> _TRECHO SELECIONADO_

A fraude além dos fatos

Encerrado o inquérito policial, na quinta-feira, a farsa da "entrevista" com "membros" do PCC no "Domingo Legal" de 7/9 consolidou-se como fruto podre de um ambiente selvagem onde a disputa por audiência (leia-se faturamento) parece tudo justificar em termos éticos, onde restos de jornalismo se misturam com entretenimento e, pior, submetem-se a ele, deixam-se sufocar por suas regras próprias, nas quais inexiste diferença entre realidade e ficção.
Qual é a função social da TV? Como foi possível chegar a tamanha desfaçatez? Até onde vai a reponsabilidade do apresentador (Gugu)? E a da emissora (SBT)? Qual é o limite entre notícia e diversão?
Cabe ou não cabe aplaudir a suspensão da edição do programa do dia 21, decidida como forma de punição em liminar judicial? O que tende a surgir agora?
As interrogações suscitadas pelo caso são várias, e a maioria só terá solução mais tarde, na continuidade do debate público, no desenrolar do imbróglio em corredores da polícia, do Judiciário, da Esplanada (Comunicações e Justiça) e do SBT.
Como ombudsman, porém, procuro responder, aqui, a uma outra pergunta: considerando o papel do jornal na cobertura de um evento tão grave, complexo e polêmico, o leitor da Folha tem sido bem servido, não só para saber o que se passa, mas para entendê-lo e, a partir daí, formar uma opinião?
Relendo o que foi publicado desde 10/9, a resposta, na minha avaliação, é sim... e não.

Na superfície
A Folha acompanhou de perto os fatos (denúncias da fraude por parte de concorrentes da TV, iniciativas do Ministério Público e da polícia, as movimentações públicas do apresentador e do SBT, de seus subordinados encarregados da "matéria", dos "atores" Alfa e Beta, a decisão judicial de suspender o programa do dia 21, os prejuízos pecuniários do SBT e de Gugu, o dia-a-dia do inquérito policial).
Colunistas de diferentes cadernos "entraram" no tema, a maior parte abordando o "caldo de cultura" social e cultural da farsa e, num segundo momento, a decisão polêmica da Justiça (censura prévia ou sanção econômica exemplar?).

> _DADOS DO EXERCÍCIO_
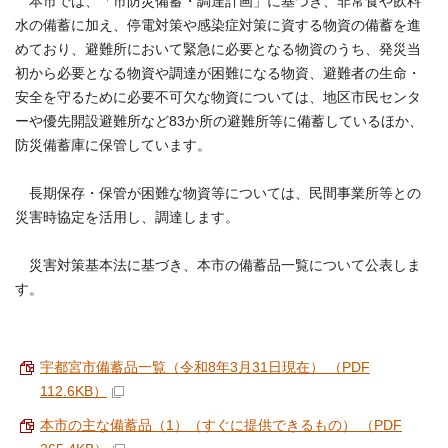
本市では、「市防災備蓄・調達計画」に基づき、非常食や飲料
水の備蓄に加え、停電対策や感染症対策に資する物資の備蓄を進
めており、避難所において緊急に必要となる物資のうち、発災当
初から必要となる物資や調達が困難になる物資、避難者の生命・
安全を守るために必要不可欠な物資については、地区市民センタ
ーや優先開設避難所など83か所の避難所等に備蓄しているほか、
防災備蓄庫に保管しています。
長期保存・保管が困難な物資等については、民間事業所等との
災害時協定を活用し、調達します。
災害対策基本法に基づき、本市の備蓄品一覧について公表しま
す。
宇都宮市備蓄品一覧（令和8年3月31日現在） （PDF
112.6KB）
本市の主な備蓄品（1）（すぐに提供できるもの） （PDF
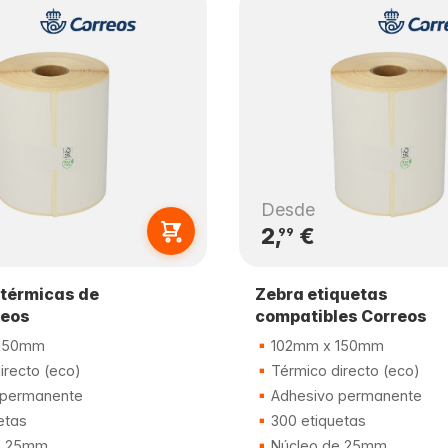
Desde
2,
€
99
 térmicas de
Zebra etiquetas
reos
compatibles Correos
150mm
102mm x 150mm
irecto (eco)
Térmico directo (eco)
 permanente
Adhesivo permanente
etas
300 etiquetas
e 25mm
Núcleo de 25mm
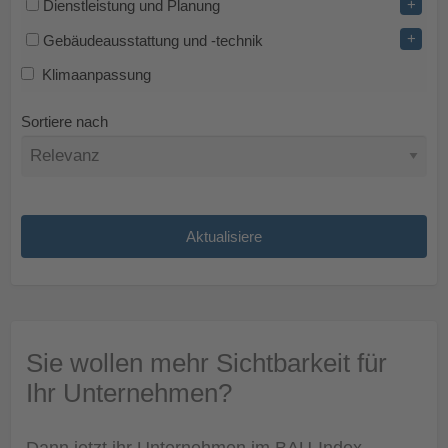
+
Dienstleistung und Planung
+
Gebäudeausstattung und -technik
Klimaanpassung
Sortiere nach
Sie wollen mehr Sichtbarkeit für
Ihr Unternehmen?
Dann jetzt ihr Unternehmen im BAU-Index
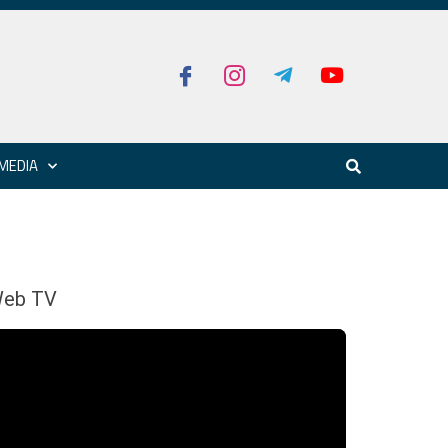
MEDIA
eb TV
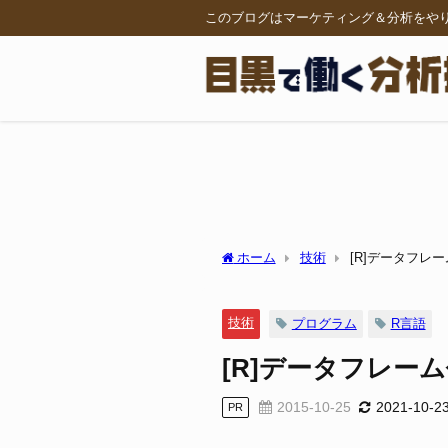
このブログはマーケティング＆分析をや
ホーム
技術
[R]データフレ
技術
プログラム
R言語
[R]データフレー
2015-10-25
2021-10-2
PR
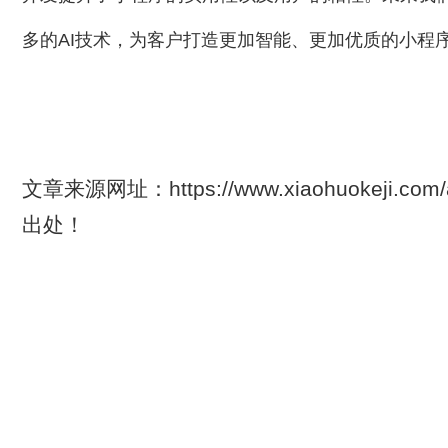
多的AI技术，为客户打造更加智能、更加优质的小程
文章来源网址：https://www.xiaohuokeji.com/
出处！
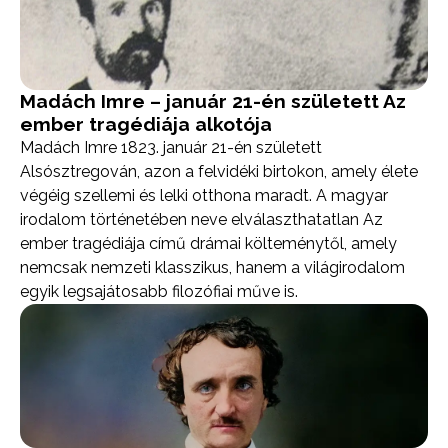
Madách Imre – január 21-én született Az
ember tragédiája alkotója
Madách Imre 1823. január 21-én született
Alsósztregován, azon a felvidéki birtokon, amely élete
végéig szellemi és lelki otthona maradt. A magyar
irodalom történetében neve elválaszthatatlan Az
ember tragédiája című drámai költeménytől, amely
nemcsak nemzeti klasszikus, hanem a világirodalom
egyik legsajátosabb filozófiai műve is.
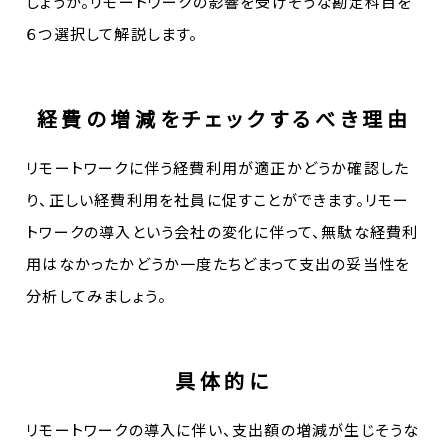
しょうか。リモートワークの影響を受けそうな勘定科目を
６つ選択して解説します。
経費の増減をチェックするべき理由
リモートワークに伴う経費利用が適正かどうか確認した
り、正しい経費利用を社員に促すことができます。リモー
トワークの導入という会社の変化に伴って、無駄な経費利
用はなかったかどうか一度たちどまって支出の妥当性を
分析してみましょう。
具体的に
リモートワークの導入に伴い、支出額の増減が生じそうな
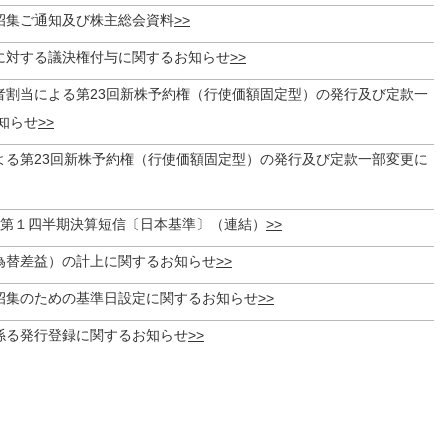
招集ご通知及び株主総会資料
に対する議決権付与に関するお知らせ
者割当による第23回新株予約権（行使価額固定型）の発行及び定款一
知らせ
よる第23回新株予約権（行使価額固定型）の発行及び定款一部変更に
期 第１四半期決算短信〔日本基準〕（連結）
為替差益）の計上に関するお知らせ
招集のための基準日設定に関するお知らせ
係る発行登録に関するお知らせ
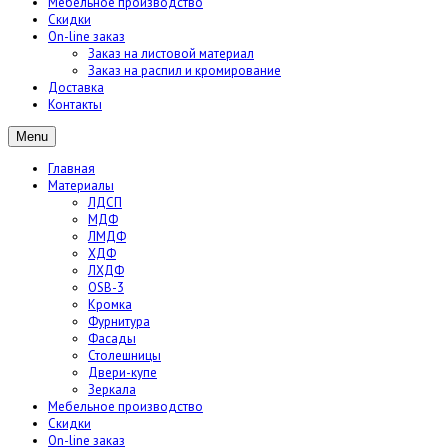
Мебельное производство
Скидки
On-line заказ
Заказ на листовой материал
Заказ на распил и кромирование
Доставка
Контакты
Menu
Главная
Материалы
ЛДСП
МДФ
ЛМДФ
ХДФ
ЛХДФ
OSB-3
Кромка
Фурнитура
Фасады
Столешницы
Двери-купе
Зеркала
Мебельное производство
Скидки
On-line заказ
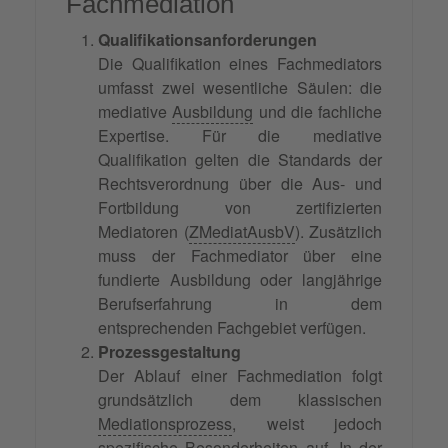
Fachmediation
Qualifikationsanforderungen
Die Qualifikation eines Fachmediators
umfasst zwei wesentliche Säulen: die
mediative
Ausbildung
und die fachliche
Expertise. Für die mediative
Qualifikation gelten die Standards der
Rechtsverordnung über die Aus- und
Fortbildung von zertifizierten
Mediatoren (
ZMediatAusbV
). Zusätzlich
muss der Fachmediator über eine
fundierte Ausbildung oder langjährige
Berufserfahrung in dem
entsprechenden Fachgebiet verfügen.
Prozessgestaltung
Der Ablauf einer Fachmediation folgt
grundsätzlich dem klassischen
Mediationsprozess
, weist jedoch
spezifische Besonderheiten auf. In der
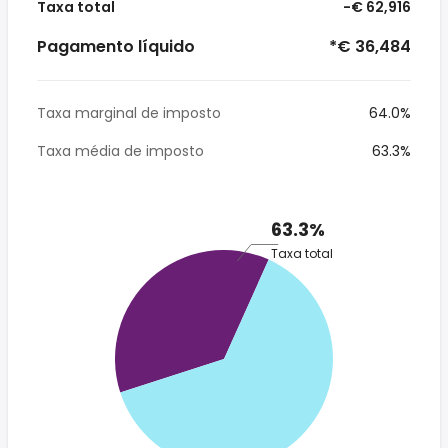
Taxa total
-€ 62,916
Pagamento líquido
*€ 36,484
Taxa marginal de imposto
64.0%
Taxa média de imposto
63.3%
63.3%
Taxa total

> _ITEM DE TRABALHO A_
Responda a partir do trecho selecionado:
(i) Em que data foi ao ar o "Domingo Legal" com a falsa entrevista?
(ii) Qual é a emissora do programa?
(iii) Como são chamados os "atores" envolvidos na "matéria"?
> _ITEM DE TRABALHO B_
Reproduza em lista numerada a parte das linhas de dados que começa no início delas e termina na linha que contém "Núcleo de 25mm", incluídas as duas pontas. Omita as linhas em branco e as imagens.

> _ÁREA DE RESPOSTA A_
(i) 7/9.
(ii) SBT.
(iii) Alfa e Beta.

> _ÁREA DE RESPOSTA B_
1. 本市では、「市防災備蓄・調達計画」に基づき、非常食や飲料
2. 水の備蓄に加え、停電対策や感染症対策に資する物資の備蓄を進
3. めており、避難所において緊急に必要となる物資のうち、発災当
4. 初から必要となる物資や調達が困難になる物資、避難者の生命・
5. 安全を守るために必要不可欠な物資については、地区市民センタ
6. ーや優先開設避難所など83か所の避難所等に備蓄しているほか、
7. 防災備蓄庫に保管しています。
8. 長期保存・保管が困難な物資等については、民間事業所等との
9. 災害時協定を活用し、調達します。
10. 災害対策基本法に基づき、本市の備蓄品一覧について公表しま
11. す。
12. 宇都宮市備蓄品一覧（令和8年3月31日現在） （PDF
13. 112.6KB）
14. 本市の主な備蓄品（1）（すぐに提供できるもの） （PDF
15. Desde
16. 2,
17. €
18. 99
19.  térmicas de
20. Zebra etiquetas
21. reos
22. compatibles Correos
23. 150mm
24. 102mm x 150mm
25. irecto (eco)
26. Térmico directo (eco)
27.  permanente
28. Adhesivo permanente
29. etas
30. 300 etiquetas
31. e 25mm
32. Núcleo de 25mm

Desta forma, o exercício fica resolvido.